Société

Litige foncier à Port-Gentil :  Mme  Marinette Malamba remporte son procès face à l’ex procureur général Eddy Narcisse Minang, le parquet refuse de faire appliquer la décision contre leur collègue 

Sur le papier, la loi est la même pour tous, mais sur le terrain, son application se heurte parfois à la notoriété des mis en cause. L’affaire de la parcelle n°52 (section NE) de Port-Gentil offre une illustration saisissante de ce décalage.

Spoliée de son terrain au profit d’Eddy Narcisse Minang, magistrat et ancien Procureur général près la Cour d’appel judiciaire de Libreville, Marinette Malamba pensait avoir fait le plus dur en obtenant l’annulation judiciaire des actes de l’Agence nationale de l’urbanisme, des travaux topographiques et du cadastre (Anuttc). C’était sans compter sur les verrous invisibles qui bloquent le passage des tribunaux aux actes.

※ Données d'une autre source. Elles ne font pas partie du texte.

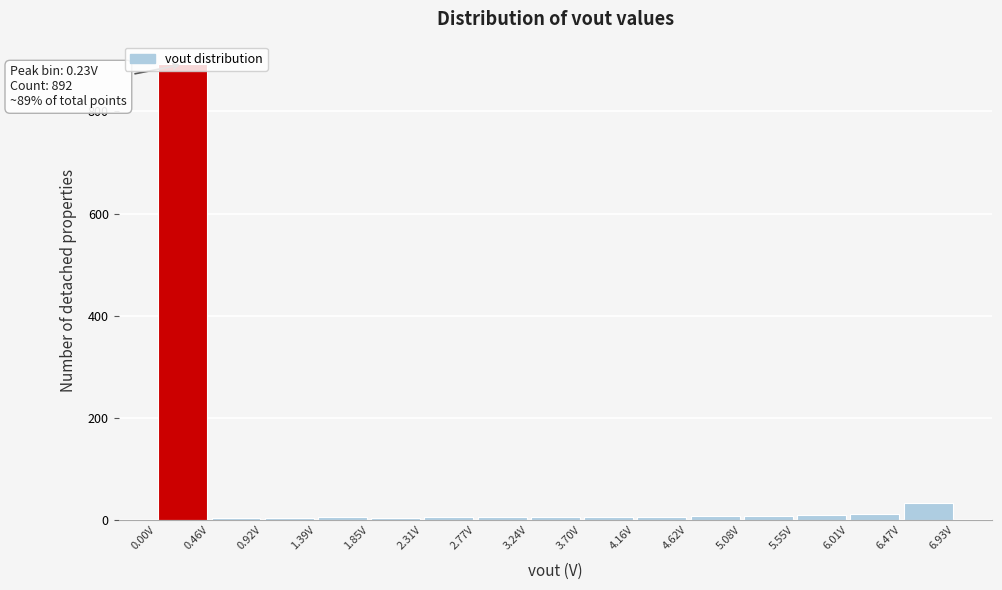

Which range on the x-axis has the tallest bar?

0.00 to 0.45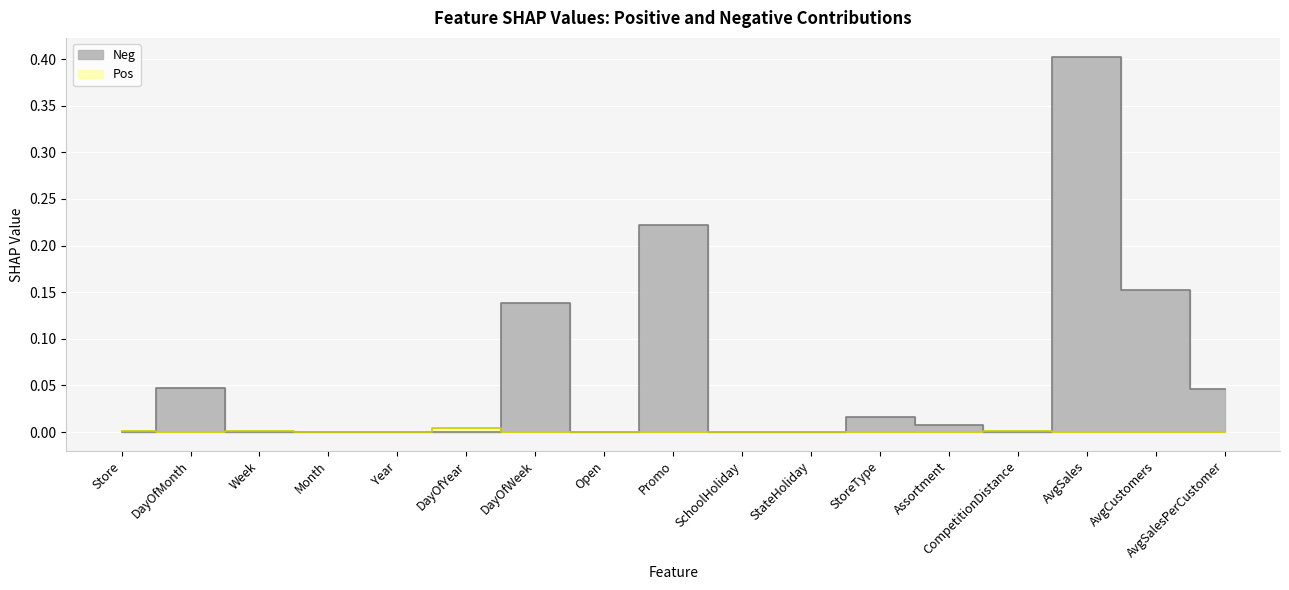

Which category has the lowest value in the Pos series?

DayOfMonth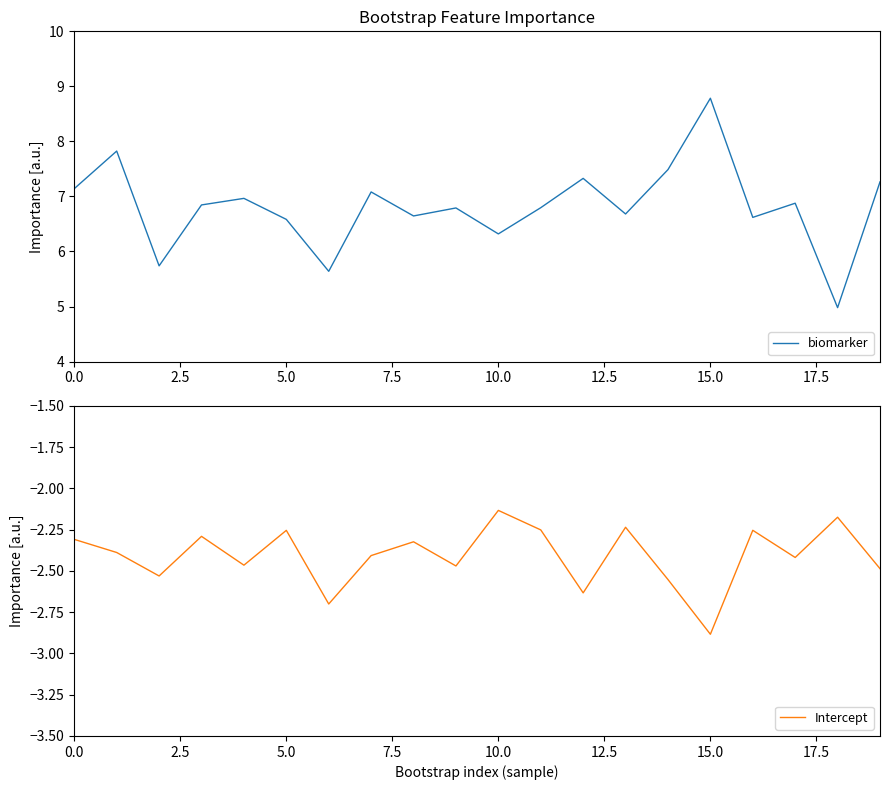

True or false: biomarker and Intercept intersect in this chart.

False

Face à l’impossibilité de jouir de son bien, la propriétaire a porté l’affaire au sommet de l’État en saisissant le 25 juin 2026 le ministre de la Justice, Garde des Sceaux, Augustin Emane. La réaction administrative ne s’est pas fait attendre. Par la plume de Jacques Lebama, Secrétaire général de la Chancellerie, le ministère accuse réception d’une « demande d’intervention urgente face à une inexécution de décision de justice et à un déni de droit » portant sur le litige opposant la plaignante au haut magistrat. La position de la Chancellerie est sans équivoque : « En réponse, il [le ministre] a constaté que vous êtes bénéficiaire de décisions de justice qui vous sont favorables ».

Bien que le cadre institutionnel soit rappelé, le ministère indique à la requérante la marche à suivre: « Dans ce contexte, eu égard au principe de la séparation des pouvoirs, il vous recommande de recourir, au besoin avec l’assistance d’un avocat, aux voies de droit appropriées pour faire exécuter les décisions de justice que vous avez obtenues contre votre antagoniste afin de jouir pleinement des droits qui vous sont reconnus ». Ce rappel des règles n’a pourtant pas simplifié les démarches de Marinette Malamba, qui rapporte s’être heurtée à une hésitation généralisée chez les professionnels du droit, beaucoup préférant se débiner à la simple lecture du nom de son adversaire.

Le dossier a fini par évoluer lorsque Maître Nkolo, huissier de justice installé à Port-Gentil, a accepté de prêter son concours. La tentative de constatation sur le site s’est toutefois soldée par une fin de non-recevoir : le clerc envoyé pour inventorier les bâtisses édifiées sur la parcelle par Sieur Ali Baraka (l’acquéreur qui avait racheté le terrain à Eddy Minang)s’est vu refuser l’accès par le gardien des lieux, malgré l’exhibition des décisions de justice. Le représentant de l’étude n’a ainsi pas pu approcher les habitations de la concession ni interroger les occupants qui s’y sont installés.

Prenant acte de cet empêchement, Maître Nkolo a consigné les faits dans un procès-verbal. L’huissier affirme dans la foulée avoir saisi le procureur de la République pour obtenir la réquisition de la Force publique, préalable indispensable à l’exécution de la décision définitive. Plus d’une semaine après cette saisine déclarée par l’officier ministériel, aucune intervention n’a encore eu lieu. Le dossier reste en suspens, testant la capacité de l’appareil judiciaire à faire exécuter ses propres arrêts lorsqu’ils visent l’un de ses pairs.